The gap between speech and text modalities is a major challenge in speech-to-text translation (ST). Different methods have been proposed for reducing this gap, but most of them require architectural changes in ST training. In this work, we propose to mitigate this issue at the pre-training stage, requiring no change in the ST model. First, we show that the connectionist temporal classification (CTC) loss can reduce the modality gap by design. We provide a quantitative comparison with the more common cross-entropy loss, showing that pre-training with CTC consistently achieves better final ST accuracy. Nevertheless, CTC is only a partial solution and thus, in our second contribution, we propose a novel pre-training method combining CTC and optimal transport to further reduce this gap. Our method pre-trains a Siamese-like model composed of two encoders, one for acoustic inputs and the other for textual inputs, such that they produce representations that are close to each other in the Wasserstein space. Extensive experiments on the standard CoVoST-2 and MuST-C datasets show that our pre-training method applied to the vanilla encoder-decoder Transformer achieves state-of-the-art performance under the no-external-data setting, and performs on par with recent strong multi-task learning systems trained with external data.

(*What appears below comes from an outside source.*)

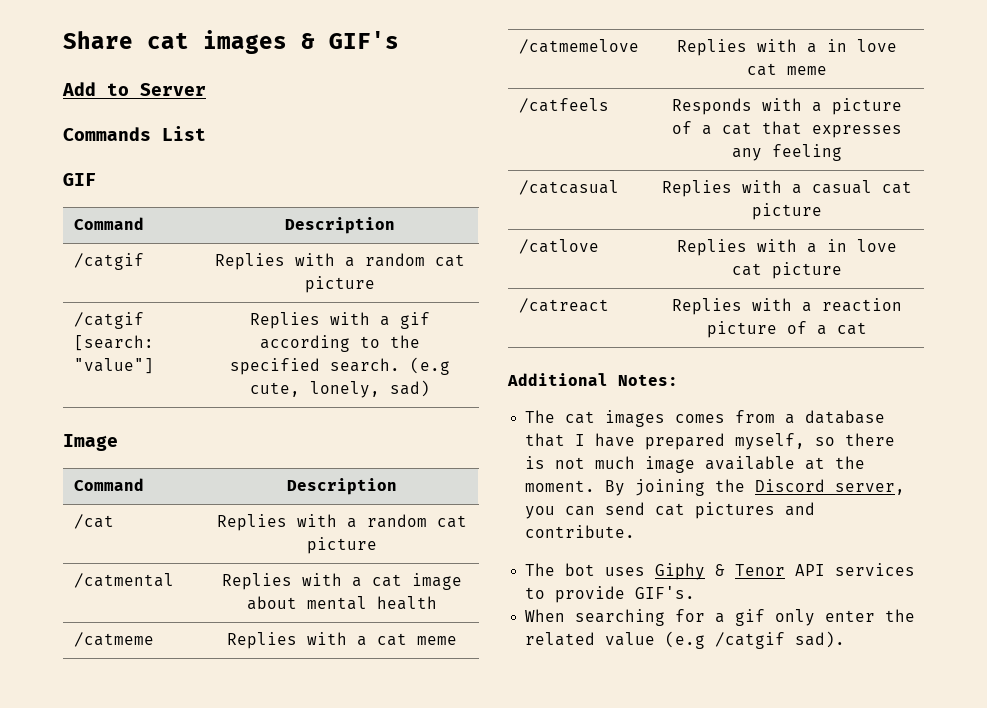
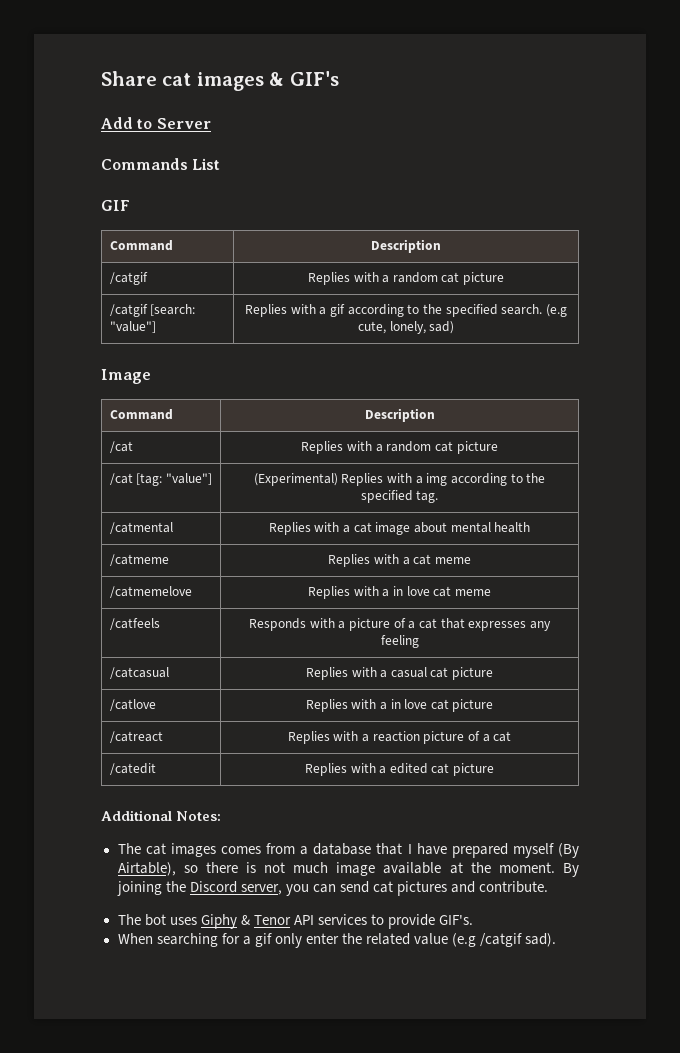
(377, 545) none -> [109,473,212,486] [253,473,546,486] [360,490,439,503] // /cat [tag: "value"] | (Experimental) Replies with a img according to the specified tag.
(867, 328) none -> [109,763,156,775] [304,763,495,776] // /catedit | Replies with a edited cat picture
[735,433,806,450] myself, -> [512,843,579,858] [117,862,176,876] myself (By Airtable),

Finally, our method can also be applied on top of these multi-task systems, leading to further improvements for these models.

翻译：语音与文本模态之间的差异是语音到文本翻译（ST）面临的主要挑战。现有多种方法试图缩小这一差异，但大多数需要在ST训练中引入架构修改。本研究提出在预训练阶段缓解该问题，无需对ST模型进行任何改动。首先，我们证明联结主义时序分类（CTC）损失函数通过其固有设计可缩小模态差异。通过定量对比更常用的交叉熵损失，我们发现采用CTC预训练能持续获得更优的最终ST准确率。然而，CTC仅能提供部分解决方案。因此，在第二项贡献中，我们提出一种结合CTC与最优输运的新型预训练方法以进一步缩小模态鸿沟。该方法预训练一个由两个编码器组成的孪生网络——一个处理声学输入，另一个处理文本输入——使其在Wasserstein空间中生成的表征相互接近。在标准CoVoST-2和MuST-C数据集上的大量实验表明，将本文预训练方法应用于基础编码器-解码器Transformer架构，在无外部数据设置下达到了最先进性能，且与近期使用外部数据训练的强多任务学习系统性能持平。最后，我们的方法还可应用于这些多任务系统之上，进一步改善其模型表现。